American Patriot anti-aircraft missiles shot down two coalition aircraft in Iraq last year, and almost brought down a third. The problem was blamed on software that was unable to distinguish between incoming enemy missiles and friendly aircraft returning from a mission. The friendly aircraft were equipped with IFF (Identify, Friend or Foe) electronic devices that send out a signal to warn friendly anti-aircraft systems not to fire. The IFF did not work, and the Patriots were set to fire automatically (as incoming missiles would be moving too fast for a human operator to make the call.)
This was not the first time a complex electronic system worked in unexpected ways in combat. Electrical engineers have known, for nearly a century, that electronic signals can, in unexpected combinations, produce unpredictable results. This has become a growing problem in the last two decades as more radars and electronic warfare systems are put into service. Anti-missile systems, like the American Patriot, are particularly dangerous because, to be effective against missiles, the system has to be on "automatic." This is a known danger, because when you go to war, you bring together a lot of friendly, and enemy, electronic gear that has never been used in close proximity before. For example, during the 1991 Gulf War, it was found that Patriots electronic systems interacted in unexpected ways when certain jamming systems were used nearby. In one instance, American aircraft flying north, over Patriot batteries, found that when their jamming systems were tested (a standard procedure before entering hostile air space), those signals would sometimes trigger a nearby Patriot battery to automatically identify the passing aircraft and prepare to fire on it. The Patriot operators were able to stop the firing sequence before missiles were fired, and pilots had to be warned not to test their electronic gear while flying near a Patriot battery.

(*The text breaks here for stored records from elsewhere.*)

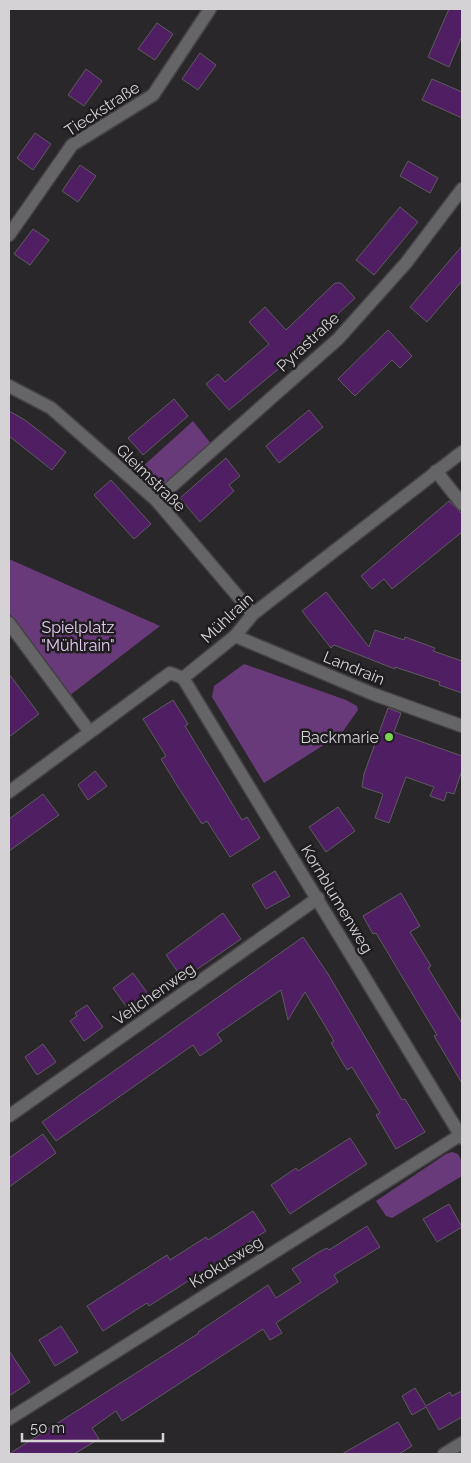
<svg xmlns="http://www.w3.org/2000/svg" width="471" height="1463" viewBox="0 0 471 1463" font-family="Raleway,sans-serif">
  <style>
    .green { fill: #693a7a }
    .building { fill: #501e62; stroke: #5e5b60 }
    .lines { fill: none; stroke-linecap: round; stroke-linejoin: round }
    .minor-casing { stroke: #454246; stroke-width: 15 }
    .minor { stroke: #656466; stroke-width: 12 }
    .poi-dot { fill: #7ed153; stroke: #201d21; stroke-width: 2 }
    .labels { text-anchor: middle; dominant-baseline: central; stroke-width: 5; stroke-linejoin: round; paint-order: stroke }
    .street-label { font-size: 16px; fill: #d4d2d5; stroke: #201d21 }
    .park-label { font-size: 16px; fill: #e7cbf2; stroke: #201d21 }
    .poi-label { font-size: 16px; fill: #d4d2d5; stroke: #201d21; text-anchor: end }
  </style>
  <rect width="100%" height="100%" fill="#2a272b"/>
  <g class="green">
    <polygon points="193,421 212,445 158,490 140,469"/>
    <polygon points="9,559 160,626 69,696 9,613"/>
    <polygon points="244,664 346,700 357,706 358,710 341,734 264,783 212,697 214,686"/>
    <polygon points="452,1152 458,1154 462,1162 462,1176 392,1218 386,1216 376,1201 446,1154"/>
  </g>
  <g class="building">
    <polygon points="449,9 462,9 462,36 449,67 428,57"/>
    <polygon points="157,23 173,34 155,60 138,49"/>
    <polygon points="200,53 216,65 198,90 182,79"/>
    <polygon points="86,69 102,81 84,106 68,95"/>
    <polygon points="432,79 462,92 462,118 422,100"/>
    <polygon points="35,133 51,144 33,170 17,158"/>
    <polygon points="408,161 438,178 430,193 400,176"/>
    <polygon points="80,165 96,176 78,202 62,191"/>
    <polygon points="400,207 418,222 374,275 356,260"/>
    <polygon points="33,229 49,240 30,265 14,254"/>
    <polygon points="462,246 462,281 427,322 410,307"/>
    <polygon points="335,283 341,283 355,298 305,345 301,342 279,362 282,366 229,410 206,384 218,374 225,382 269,344 249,322 265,307 286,330"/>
    <polygon points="388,330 412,356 400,368 392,360 355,396 338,379"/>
    <polygon points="174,399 188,416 143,455 128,438"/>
    <polygon points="309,410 323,427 279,463 266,446"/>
    <polygon points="9,411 25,420 66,452 52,470 9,436"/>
    <polygon points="226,458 240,476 229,485 234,491 200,522 180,498"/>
    <polygon points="111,480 151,524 134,539 94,495"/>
    <polygon points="449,501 462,514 462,532 392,589 384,579 372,589 361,576"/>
    <polygon points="326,592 369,647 375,630 404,640 405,637 435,648 433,651 462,661 462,693 439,685 440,682 395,667 395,669 334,645 331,648 302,611"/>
    <polygon points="9,674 39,714 9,737"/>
    <polygon points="173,700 188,724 185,726 242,820 247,817 260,838 230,857 207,821 202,824 178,787 161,759 166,756 143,719"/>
    <polygon points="388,708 401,713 394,732 462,756 462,770 454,794 447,792 444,801 430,796 434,787 406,777 389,823 375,818 383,794 362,787 364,774"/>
    <polygon points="95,771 107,786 88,800 78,785"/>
    <polygon points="43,794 59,815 9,851 9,819"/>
    <polygon points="338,807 355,831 326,852 309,827"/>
    <polygon points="275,871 290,896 266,909 252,885"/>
    <polygon points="401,893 420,926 410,932 431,966 428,968 462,1023 462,1083 434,1036 437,1035 376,933 373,934 363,916"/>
    <polygon points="223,913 241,939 183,979 166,955"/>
    <polygon points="303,937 328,974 402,1100 405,1099 425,1132 396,1149 376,1115 380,1113 352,1067 347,1070 331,1043 334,1041 305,992 288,1020 281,990 217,1034 222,1041 200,1056 193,1045 56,1141 42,1122"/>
    <polygon points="133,973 148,994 128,1009 113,988"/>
    <polygon points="87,1005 103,1027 84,1041 70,1021 77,1016 75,1013"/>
    <polygon points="43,1044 56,1062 37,1075 25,1057"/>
    <polygon points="43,1134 56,1153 9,1187 9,1158"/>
    <polygon points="350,1138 367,1164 290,1214 271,1185 296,1168 298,1171"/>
    <polygon points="449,1204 462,1227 437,1242 423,1219"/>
    <polygon points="253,1211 266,1231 149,1306 147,1303 103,1331 87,1306 167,1255 170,1260 206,1237 208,1240"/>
    <polygon points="367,1226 380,1247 334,1275 338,1282 276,1323 282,1333 270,1340 263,1329 122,1421 116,1411 92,1428 99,1439 74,1454 9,1454 199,1333 198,1332 268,1285 276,1298 301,1282 292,1269 319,1252 327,1248 329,1250"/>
    <polygon points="61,1326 78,1352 55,1366 39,1340"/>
    <polygon points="9,1351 30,1382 9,1396"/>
    <polygon points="415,1388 426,1406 450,1392 452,1396 462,1391 462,1417 439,1430 426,1407 412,1415 402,1396"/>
    <polygon points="398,1422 412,1446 399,1454 342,1454"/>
  </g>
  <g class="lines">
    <defs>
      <g id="minor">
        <polyline points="9,235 72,145 153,95 210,9"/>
        <polyline points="9,386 51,408 156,500 253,614"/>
        <polyline points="436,471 462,504"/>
        <polyline points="156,500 338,339 406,263 462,189"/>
        <polyline points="9,623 89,731"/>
        <polyline points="235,636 373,694 462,726"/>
        <polyline points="183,678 462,1138"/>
        <polyline points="183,678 235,636 253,614 462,452"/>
        <polyline points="9,792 170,673 183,678"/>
        <polyline points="9,1116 318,898"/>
        <polyline points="9,1419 462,1134"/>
        <polyline points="444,1454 462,1443"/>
      </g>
    </defs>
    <use href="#minor" class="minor-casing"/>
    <use href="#minor" class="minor"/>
  </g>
  <circle class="poi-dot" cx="389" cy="737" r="5"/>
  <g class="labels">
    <g class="street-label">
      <text transform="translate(102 109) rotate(-33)">Tieckstraße</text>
      <text transform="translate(308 342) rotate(-43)">Pyrastraße</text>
      <text transform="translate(151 478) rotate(44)">Gleimstraße</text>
      <text transform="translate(227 618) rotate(-43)">Mühlrain</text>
      <text transform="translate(354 668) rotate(22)">Landrain</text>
      <text transform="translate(337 899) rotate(59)">Kornblumenweg</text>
      <text transform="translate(154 994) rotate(-35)">Veilchenweg</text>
      <text transform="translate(226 1262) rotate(-32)">Krokusweg</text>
    </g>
    <g class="park-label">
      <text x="78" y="627">Spielplatz<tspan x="78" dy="18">"Mühlrain"</tspan></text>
    </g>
    <g class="poi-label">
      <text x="379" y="737">Backmarie</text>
    </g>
  </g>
  <rect width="471" height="1463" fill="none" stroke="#d4d2d5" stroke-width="20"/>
  <path d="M22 1433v8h141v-8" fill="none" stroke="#d4d2d5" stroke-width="2.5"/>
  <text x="30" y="1433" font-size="15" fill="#d4d2d5" stroke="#201d21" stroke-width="4" paint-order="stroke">50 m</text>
</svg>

But there's still another problem that is not much talked about by pundits. Basically, all these electronic devices, be they radars, IFF, electronic warfare gear or whatever, do not operate in a world of black and white, but rather shades of gray. Radars, for example, are subject to all manner of interference and lowered performance. In many cases, especially in combat, what you see on your radar screen is what might be there, not what is 100 percent-definitely there. This is why commercial aircraft carry a powerful electronic beacon ("transponder") that continuously broadcasts the aircrafts location and identity. This is a lot safer than depending on radar alone. But in combat, conditions are always less than ideal. Take counterbattery radar, for example. These radars spot incoming shells and rockets, and plot where they were fired from (so your artillery battery can counter that fire, thus "counterbattery"). These radars have a lot of false positives, despite decades of tweaking the software and hardware. But it's better to have some false positives than to allow shells to get in without being properly tracked and the source of the fire identified. False positives by counterbattery radars rarely result in fatalities, but false signals from anti-missile systems are another matter, as was discovered in Iraq last year. Such problems will persist, because as quickly as solutions are found, new electronic devices appear, usually only when you've gone to war. Getting various services and nations to bring their electronic systems together periodically just to test for these fatal glitches hasn't even gotten to the proposal stage. It's too expensive, and the number of lives actually lost doesn't justify the cost when there are so many more demanding projects that need the money (like better medical gear, or better weapons.)
So expect more of the electronic unexpected. What happened in 1991 and 2003 were not exceptions, they were the inevitable.